**INSTRUCTIONS TO FOLLOW:**
The response must consist of the lines below from the one with "M416,726L417,731L393,750L392,745Z" through the one with "M1223,588L1296,687L1324,686V724H1322L1324,728V838L1161,591Z", exactly as they appear and with both ends kept.

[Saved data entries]
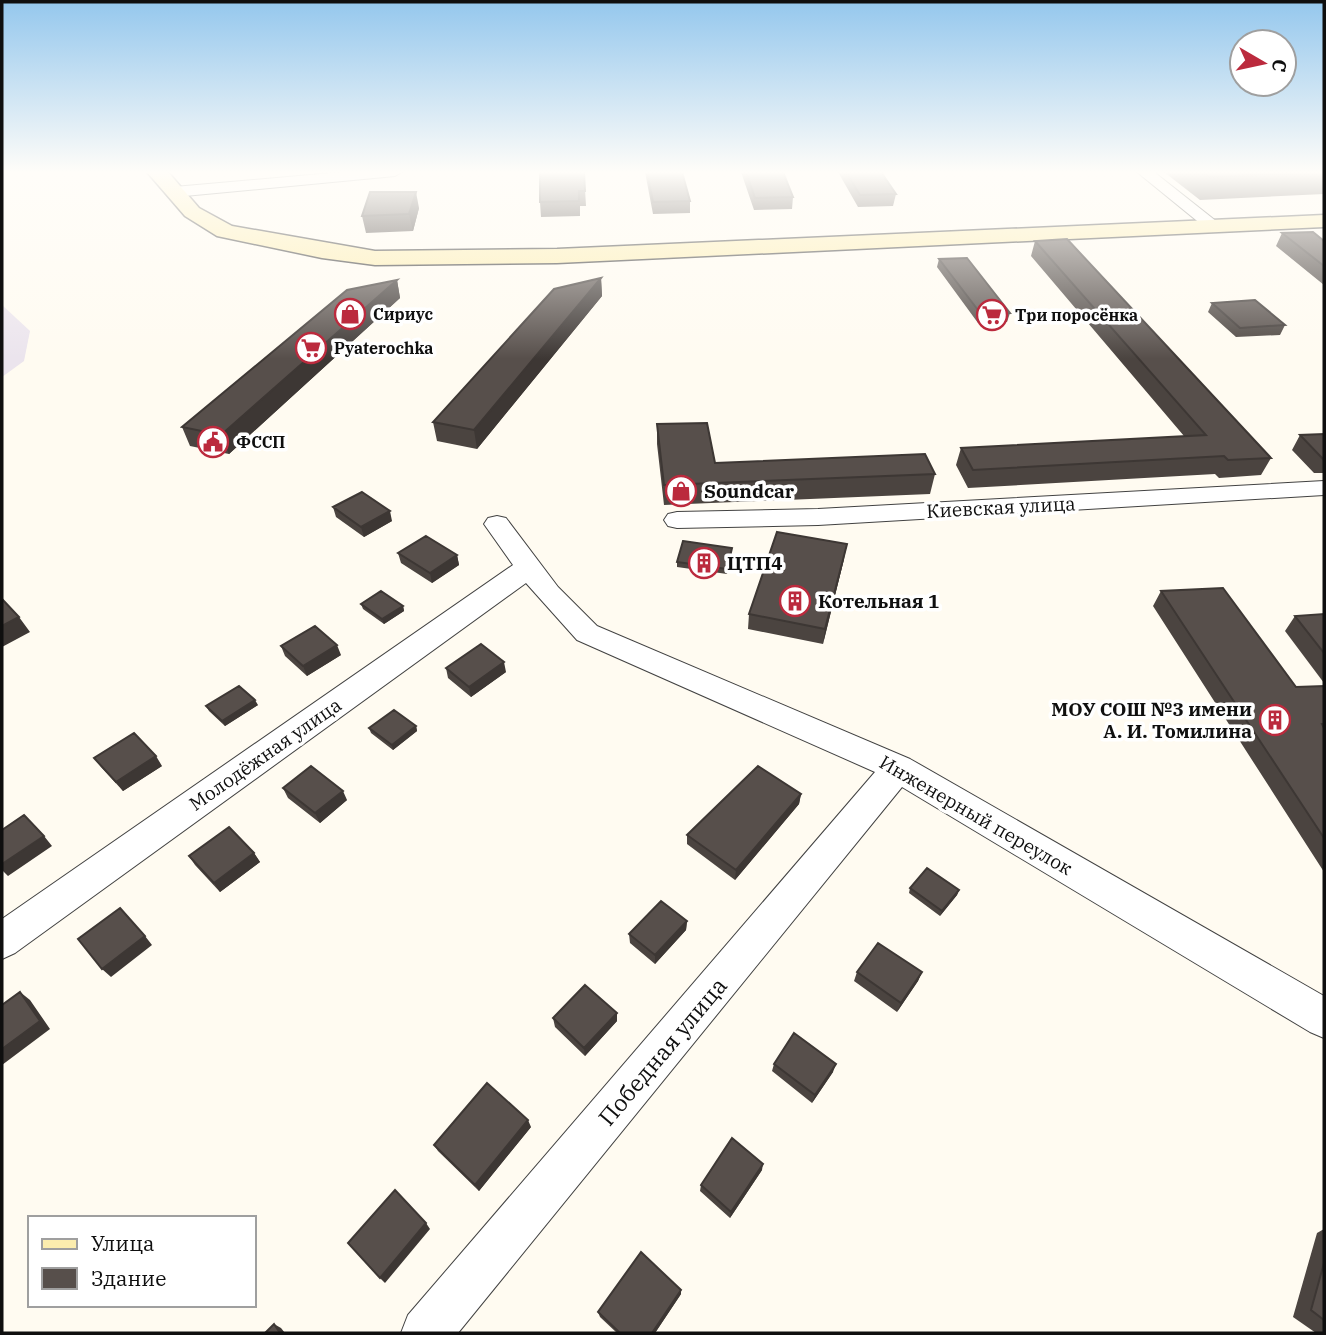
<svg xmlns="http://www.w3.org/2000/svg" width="1326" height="1335" viewBox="0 0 1326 1335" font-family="'IBM Plex Serif',serif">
	<rect width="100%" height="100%" fill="#fffbf1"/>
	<path fill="#ebe4ed" d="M2,305L30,331L24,361L2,377Z"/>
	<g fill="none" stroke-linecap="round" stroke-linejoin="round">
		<g stroke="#424242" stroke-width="2">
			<path id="street" d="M343,172H402L395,176L174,197L166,192L174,187Z
				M1137,172H1154L1221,225L1213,230L1207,229Z
				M1324,481V495L818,525L677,528L668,526L664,520L668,514L677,512L818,509Z
				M497,516L506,518L558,587L597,626L910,759L1324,996V1038L1310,1032L902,787L458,1333H401L408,1315L875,772L577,640L526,583L15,953L2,959V919L513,565L484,524L488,518Z"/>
		</g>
		<g stroke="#313131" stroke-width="3">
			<path id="secondary" d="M147,172H168L199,208L232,226L375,251L557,249L1324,215V227L557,263L375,265L322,258L217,236L185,216Z"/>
		</g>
		<use href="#street" fill="#fff" fill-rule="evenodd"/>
		<use href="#secondary" fill="#fcedae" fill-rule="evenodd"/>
	</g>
	<path fill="#4b4440" d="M584,172L586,206H580V216L541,217L540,202Z
		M645,172H682L690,201V213L653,214Z
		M741,172H783L793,197L792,209L754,210Z
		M838,172H881L896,194L893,206L858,207Z
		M1164,172H1324V194L1200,200Z
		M419,208L413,231L366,233L362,216Z
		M1282,233L1324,241V285L1276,246Z
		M1035,241L1271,458L1261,475L1219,478L1215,474L968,488L956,465L961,448L1184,436L1031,256Z
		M939,259L1010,313L1007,322L978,323L937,267Z
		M601,278L602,296L477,449L437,441L433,422Z
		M397,280L400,298L229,454L190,446L182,427Z
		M1212,303L1285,325L1280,335L1236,337L1208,312Z
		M657,424L715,463L935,474L930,494L664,505L657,444Z
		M1324,434V473H1314L1292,450L1300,435Z
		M333,507L392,521L364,537L336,517Z
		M398,553L457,555L459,565L432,583L401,563Z
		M732,553L727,574L677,567V562Z
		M844,559L823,644L748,629L749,614Z
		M1161,591L1296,687L1324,686V872L1153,606Z
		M361,604L403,606L404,611L384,624L363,609Z
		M1324,614V683L1285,631L1295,616Z
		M281,646L341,655L307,676L285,656Z
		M446,668L506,672L471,697L448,678Z
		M258,705L225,726L209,711L206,706Z
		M416,726L417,731L393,750L371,733L369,728Z
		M94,758L162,766L123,791L102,768Z
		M283,788L347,800L320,823L288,798Z
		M801,794L799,804L735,880L687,844V835Z
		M254,853L260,862L220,892L195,865L189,856Z
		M910,888L959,890L957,895L940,916L909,893Z
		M687,921L686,930L655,964L630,943L629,934Z
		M857,972H922L918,981L897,1012L854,981Z
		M553,1018L617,1021L585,1056L555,1027Z
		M774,1064L833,1072L812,1103L772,1071Z
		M531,1127L479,1191L438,1151L434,1145Z
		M762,1170L730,1218L700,1191L701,1185Z
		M1324,1229V1333H1316L1293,1317L1317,1233Z
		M681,1294L655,1333H617L600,1317L598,1312Z"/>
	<path fill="#3d3734" d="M416,192L419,208L413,231L409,214Z
		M601,278L602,296L477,449L474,430Z
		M397,280L400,298L229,454L221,435Z
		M390,511L392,521L364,537L361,527Z
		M847,544L844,559L823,644L825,629Z
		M457,555L459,565L432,583L430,573Z
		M403,606L404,611L384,624L382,619Z
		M19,617L30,632L2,647V626Z
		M337,645L341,655L307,676L303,666Z
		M504,662L506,672L471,697L469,687Z
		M255,700L258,705L225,726L222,721Z
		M416,726L417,731L393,750L392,745Z
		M156,756L162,766L123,791L116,782Z
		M343,791L347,800L320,823L315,813Z
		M801,794L799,804L735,880L736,870Z
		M44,836L52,846L8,876L2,870V864Z
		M254,853L260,862L220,892L214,883Z
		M959,890L957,895L940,916L942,911Z
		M687,921L686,930L655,964V955Z
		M145,936L152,945L111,977L102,969Z
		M922,972L918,981L897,1012L901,1003Z
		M20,992L30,1000L50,1029L2,1065V1049Z
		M617,1013V1021L585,1056L584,1048Z
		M836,1064L833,1072L812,1103L815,1095Z
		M528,1120L531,1127L479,1191L475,1185Z
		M763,1164L762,1170L730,1218L731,1212Z
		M426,1223L430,1229L385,1283L380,1278Z
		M681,1290V1294L655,1333H652Z
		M274,1324L281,1328L285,1333H280Z"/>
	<path fill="#574f4b" stroke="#3d3734" stroke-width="2" d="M540,172H584L585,191H579V201L540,202Z
		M647,172H682L690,201L653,202Z
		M746,172H783L793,197L755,198Z
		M846,172H881L896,194L860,195Z
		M1202,172H1322L1209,177Z
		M370,192H416L409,214L362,216Z
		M1313,232L1324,241V266L1282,233Z
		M1067,239L1271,458L1228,460L1224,456L973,470L961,448L1206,435L1035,241Z
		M967,258L1010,313L981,314L939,259Z
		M601,278L474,430L433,422L554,289Z
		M397,280L221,435L182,427L347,290Z
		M1255,300L1285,325L1240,328L1212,303Z
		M707,423L715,463L925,454L935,474L664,485L657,424Z
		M1324,434V458L1323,459L1300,435Z
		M362,492L390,511L361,527L333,507Z
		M777,532L847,544L825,629L749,614Z
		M426,536L457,555L430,573L398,553Z
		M683,541L732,548L727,569L677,562Z
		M1223,588L1296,687L1324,686V724H1322L1324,728V838L1161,591Z
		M381,591L403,606L382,619L361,604Z
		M2,599L19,617L2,626Z
		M1324,614V653L1295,616Z
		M315,626L337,645L303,666L281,646Z
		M481,644L504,662L469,687L446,668Z
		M239,686L255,700L222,721L206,706Z
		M394,710L416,726L392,745L369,728Z
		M134,733L156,756L116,782L94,758Z
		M311,766L343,791L315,813L283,788Z
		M758,766L801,794L736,870L687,835Z
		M24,815L44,836L2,864V830Z
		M229,827L254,853L214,883L189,856Z
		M927,868L959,890L942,911L910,888Z
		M661,901L687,921L655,955L629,934Z
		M120,908L145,936L102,969L78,939Z
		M878,943L922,972L901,1003L857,972Z
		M585,985L617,1013L584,1048L553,1018Z
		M20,992L40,1021L2,1049V1005Z
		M794,1033L836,1064L815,1095L774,1064Z
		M487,1083L528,1120L475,1185L434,1145Z
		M732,1138L763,1164L731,1212L701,1185Z
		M395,1190L426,1223L380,1278L348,1243Z
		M641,1252L681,1290L652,1333H620L598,1312Z
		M1324,1263V1320L1311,1310Z
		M274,1324L280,1333H265Z"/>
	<linearGradient id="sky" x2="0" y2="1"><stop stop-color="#94c7ed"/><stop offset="0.48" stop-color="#fffdf9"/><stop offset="1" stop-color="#fffdf9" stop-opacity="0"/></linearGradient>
	<rect width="1326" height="359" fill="url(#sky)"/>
	<defs>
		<g id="shop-ring" transform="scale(1.575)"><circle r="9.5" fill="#fff" stroke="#bb2a3d" stroke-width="1.5"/><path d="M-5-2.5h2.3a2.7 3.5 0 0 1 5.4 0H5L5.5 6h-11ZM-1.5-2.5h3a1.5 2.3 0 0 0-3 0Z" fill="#bb2a3d"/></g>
		<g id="supermarket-ring" transform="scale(1.575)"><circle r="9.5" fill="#fff" stroke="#bb2a3d" stroke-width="1.5"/><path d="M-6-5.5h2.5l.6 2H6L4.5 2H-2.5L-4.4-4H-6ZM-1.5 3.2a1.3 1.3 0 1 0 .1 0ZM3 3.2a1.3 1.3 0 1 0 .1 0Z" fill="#bb2a3d"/></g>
		<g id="civic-ring" transform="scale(1.575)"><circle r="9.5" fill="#fff" stroke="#bb2a3d" stroke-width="1.5"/><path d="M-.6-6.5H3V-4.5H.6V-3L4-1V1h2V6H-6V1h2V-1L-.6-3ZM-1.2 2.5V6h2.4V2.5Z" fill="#bb2a3d"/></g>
		<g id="building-ring" transform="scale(1.575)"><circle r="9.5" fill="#fff" stroke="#bb2a3d" stroke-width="1.5"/><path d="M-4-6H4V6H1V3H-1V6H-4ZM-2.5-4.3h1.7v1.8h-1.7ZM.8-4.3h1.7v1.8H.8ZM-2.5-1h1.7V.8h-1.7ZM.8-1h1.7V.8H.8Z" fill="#bb2a3d"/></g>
	</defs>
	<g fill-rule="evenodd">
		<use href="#shop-ring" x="350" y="314"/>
		<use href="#supermarket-ring" x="992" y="315"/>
		<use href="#supermarket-ring" x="311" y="348"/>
		<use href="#civic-ring" x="213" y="442"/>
		<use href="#shop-ring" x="681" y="491"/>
		<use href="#building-ring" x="704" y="563"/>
		<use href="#building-ring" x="795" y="601"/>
		<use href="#building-ring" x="1275" y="720"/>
	</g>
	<g text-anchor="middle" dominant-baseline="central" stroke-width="7" stroke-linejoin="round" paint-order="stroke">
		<g font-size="16" font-weight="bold" fill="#0f0f0f" stroke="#fff" text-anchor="start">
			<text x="373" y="314">Сириус</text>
			<text x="1015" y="315">Три поросёнка</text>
			<text x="334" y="348">Pyaterochka</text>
			<text x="236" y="442">ФССП</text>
		</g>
		<g font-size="19" font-weight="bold" fill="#0f0f0f" stroke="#fff" text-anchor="start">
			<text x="704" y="491">Soundcar</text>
			<text x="727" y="563">ЦТП4</text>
			<text x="818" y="601">Котельная 1</text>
			<text x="1252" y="709" text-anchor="end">МОУ СОШ №3 имени<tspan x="1252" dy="22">А. И. Томилина</tspan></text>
		</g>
		<g font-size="19" fill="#0f0f0f" stroke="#fff">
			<text transform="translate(1001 507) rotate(-3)">Киевская улица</text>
			<text transform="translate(265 754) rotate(-35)">Молодёжная улица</text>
			<text transform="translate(976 815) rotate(30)">Инженерный переулок</text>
		</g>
		<g font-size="23" fill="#0f0f0f" stroke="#fff">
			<text transform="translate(662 1051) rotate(-50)">Победная улица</text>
		</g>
	</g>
	<rect width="1326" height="1335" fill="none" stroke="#0f0f0f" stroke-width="7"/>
	<rect x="28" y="1216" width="228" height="91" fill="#ffffff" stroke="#9f9f9f" stroke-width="2"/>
	<rect x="42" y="1239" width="35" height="10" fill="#fcedae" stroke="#9f9f9f" stroke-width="2"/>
	<text x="91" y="1251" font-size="21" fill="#0f0f0f">Улица</text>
	<rect x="42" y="1268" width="35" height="21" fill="#574f4b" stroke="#9f9f9f" stroke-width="2"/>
	<text x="91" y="1286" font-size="21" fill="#0f0f0f">Здание</text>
	<g transform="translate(1263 63) rotate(99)"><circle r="33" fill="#ffffff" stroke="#9f9f9f" stroke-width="2"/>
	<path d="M0-5L12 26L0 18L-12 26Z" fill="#bb2a3d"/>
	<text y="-10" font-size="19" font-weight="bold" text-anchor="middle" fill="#0f0f0f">С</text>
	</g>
</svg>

**YOUR RESPONSE:**
		M416,726L417,731L393,750L392,745Z
		M156,756L162,766L123,791L116,782Z
		M343,791L347,800L320,823L315,813Z
		M801,794L799,804L735,880L736,870Z
		M44,836L52,846L8,876L2,870V864Z
		M254,853L260,862L220,892L214,883Z
		M959,890L957,895L940,916L942,911Z
		M687,921L686,930L655,964V955Z
		M145,936L152,945L111,977L102,969Z
		M922,972L918,981L897,1012L901,1003Z
		M20,992L30,1000L50,1029L2,1065V1049Z
		M617,1013V1021L585,1056L584,1048Z
		M836,1064L833,1072L812,1103L815,1095Z
		M528,1120L531,1127L479,1191L475,1185Z
		M763,1164L762,1170L730,1218L731,1212Z
		M426,1223L430,1229L385,1283L380,1278Z
		M681,1290V1294L655,1333H652Z
		M274,1324L281,1328L285,1333H280Z"/>
	<path fill="#574f4b" stroke="#3d3734" stroke-width="2" d="M540,172H584L585,191H579V201L540,202Z
		M647,172H682L690,201L653,202Z
		M746,172H783L793,197L755,198Z
		M846,172H881L896,194L860,195Z
		M1202,172H1322L1209,177Z
		M370,192H416L409,214L362,216Z
		M1313,232L1324,241V266L1282,233Z
		M1067,239L1271,458L1228,460L1224,456L973,470L961,448L1206,435L1035,241Z
		M967,258L1010,313L981,314L939,259Z
		M601,278L474,430L433,422L554,289Z
		M397,280L221,435L182,427L347,290Z
		M1255,300L1285,325L1240,328L1212,303Z
		M707,423L715,463L925,454L935,474L664,485L657,424Z
		M1324,434V458L1323,459L1300,435Z
		M362,492L390,511L361,527L333,507Z
		M777,532L847,544L825,629L749,614Z
		M426,536L457,555L430,573L398,553Z
		M683,541L732,548L727,569L677,562Z
		M1223,588L1296,687L1324,686V724H1322L1324,728V838L1161,591Z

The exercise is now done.